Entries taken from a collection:
- - - - - - -
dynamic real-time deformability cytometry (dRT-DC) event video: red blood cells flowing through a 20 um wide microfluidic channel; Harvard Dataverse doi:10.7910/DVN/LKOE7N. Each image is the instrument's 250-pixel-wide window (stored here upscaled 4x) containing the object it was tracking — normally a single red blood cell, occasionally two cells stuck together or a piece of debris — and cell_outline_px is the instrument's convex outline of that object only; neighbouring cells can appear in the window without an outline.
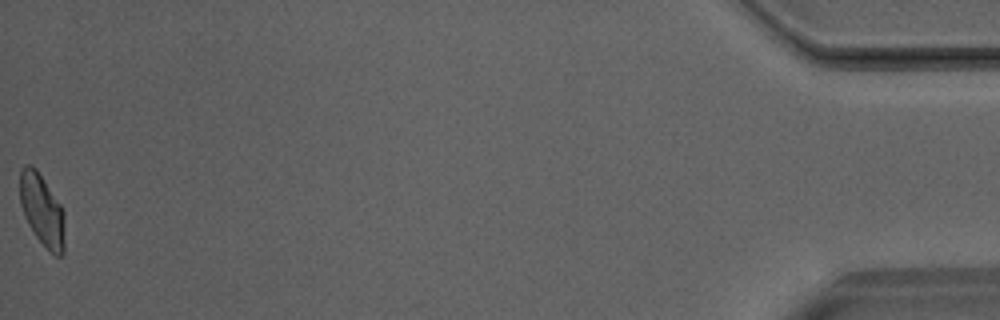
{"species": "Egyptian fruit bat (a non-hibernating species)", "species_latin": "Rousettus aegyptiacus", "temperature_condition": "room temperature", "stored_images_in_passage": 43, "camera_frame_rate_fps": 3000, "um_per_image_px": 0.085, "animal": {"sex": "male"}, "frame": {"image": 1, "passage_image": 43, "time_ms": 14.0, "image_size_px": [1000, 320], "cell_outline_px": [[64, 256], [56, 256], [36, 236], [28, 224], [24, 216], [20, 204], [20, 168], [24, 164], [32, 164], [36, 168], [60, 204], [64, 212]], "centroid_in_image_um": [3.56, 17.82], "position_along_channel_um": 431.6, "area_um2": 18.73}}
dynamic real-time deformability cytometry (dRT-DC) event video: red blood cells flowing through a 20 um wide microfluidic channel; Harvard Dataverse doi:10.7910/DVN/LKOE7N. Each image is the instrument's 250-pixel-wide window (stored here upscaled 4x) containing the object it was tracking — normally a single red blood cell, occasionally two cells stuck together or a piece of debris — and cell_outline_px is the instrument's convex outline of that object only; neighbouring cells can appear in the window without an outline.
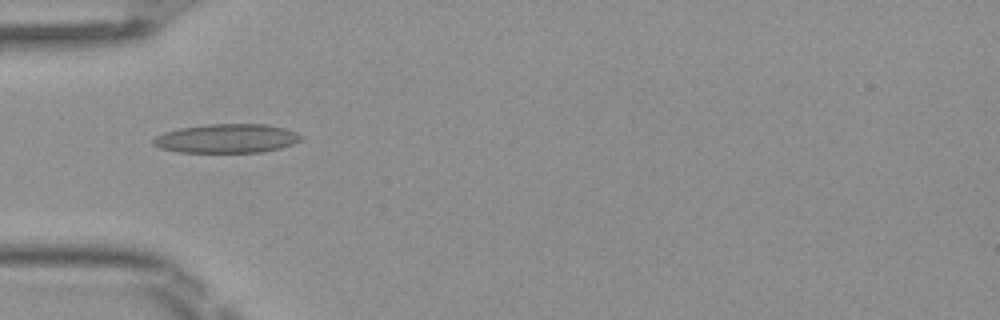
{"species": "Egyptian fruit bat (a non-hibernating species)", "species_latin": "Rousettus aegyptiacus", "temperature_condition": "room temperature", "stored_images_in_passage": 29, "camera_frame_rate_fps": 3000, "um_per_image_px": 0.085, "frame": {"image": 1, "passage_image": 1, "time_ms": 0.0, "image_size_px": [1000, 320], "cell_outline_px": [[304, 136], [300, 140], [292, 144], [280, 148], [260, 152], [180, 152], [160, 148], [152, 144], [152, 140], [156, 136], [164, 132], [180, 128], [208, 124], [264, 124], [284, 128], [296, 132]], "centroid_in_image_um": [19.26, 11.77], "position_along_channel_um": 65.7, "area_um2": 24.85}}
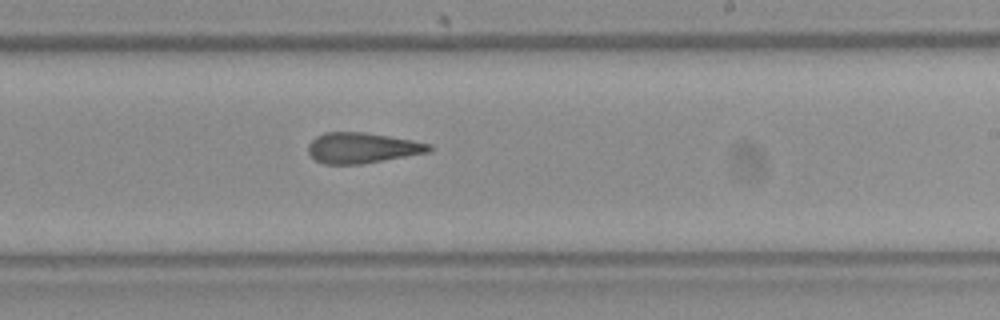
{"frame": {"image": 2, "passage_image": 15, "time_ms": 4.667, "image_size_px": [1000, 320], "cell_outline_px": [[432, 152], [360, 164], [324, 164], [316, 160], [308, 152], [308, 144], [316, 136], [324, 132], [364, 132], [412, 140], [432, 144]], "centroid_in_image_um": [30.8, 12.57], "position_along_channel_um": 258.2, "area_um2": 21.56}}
- - - - - - -
Short task:
Make an exact copy of the records shown above, without the pictures.

Exercise response:
dynamic real-time deformability cytometry (dRT-DC) event video: red blood cells flowing through a 20 um wide microfluidic channel; Harvard Dataverse doi:10.7910/DVN/LKOE7N. Each image is the instrument's 250-pixel-wide window (stored here upscaled 4x) containing the object it was tracking — normally a single red blood cell, occasionally two cells stuck together or a piece of debris — and cell_outline_px is the instrument's convex outline of that object only; neighbouring cells can appear in the window without an outline.
{"species": "Egyptian fruit bat (a non-hibernating species)", "species_latin": "Rousettus aegyptiacus", "temperature_condition": "room temperature", "stored_images_in_passage": 43, "camera_frame_rate_fps": 3000, "um_per_image_px": 0.085, "animal": {"sex": "male"}, "frame": {"image": 1, "passage_image": 43, "time_ms": 14.0, "image_size_px": [1000, 320], "cell_outline_px": [[64, 256], [56, 256], [36, 236], [28, 224], [24, 216], [20, 204], [20, 168], [24, 164], [32, 164], [36, 168], [60, 204], [64, 212]], "centroid_in_image_um": [3.56, 17.82], "position_along_channel_um": 431.6, "area_um2": 18.73}}
dynamic real-time deformability cytometry (dRT-DC) event video: red blood cells flowing through a 20 um wide microfluidic channel; Harvard Dataverse doi:10.7910/DVN/LKOE7N. Each image is the instrument's 250-pixel-wide window (stored here upscaled 4x) containing the object it was tracking — normally a single red blood cell, occasionally two cells stuck together or a piece of debris — and cell_outline_px is the instrument's convex outline of that object only; neighbouring cells can appear in the window without an outline.
{"species": "Egyptian fruit bat (a non-hibernating species)", "species_latin": "Rousettus aegyptiacus", "temperature_condition": "room temperature", "stored_images_in_passage": 29, "camera_frame_rate_fps": 3000, "um_per_image_px": 0.085, "frame": {"image": 1, "passage_image": 1, "time_ms": 0.0, "image_size_px": [1000, 320], "cell_outline_px": [[304, 136], [300, 140], [292, 144], [280, 148], [260, 152], [180, 152], [160, 148], [152, 144], [152, 140], [156, 136], [164, 132], [180, 128], [208, 124], [264, 124], [284, 128], [296, 132]], "centroid_in_image_um": [19.26, 11.77], "position_along_channel_um": 65.7, "area_um2": 24.85}}
{"frame": {"image": 2, "passage_image": 15, "time_ms": 4.667, "image_size_px": [1000, 320], "cell_outline_px": [[432, 152], [360, 164], [324, 164], [316, 160], [308, 152], [308, 144], [316, 136], [324, 132], [364, 132], [412, 140], [432, 144]], "centroid_in_image_um": [30.8, 12.57], "position_along_channel_um": 258.2, "area_um2": 21.56}}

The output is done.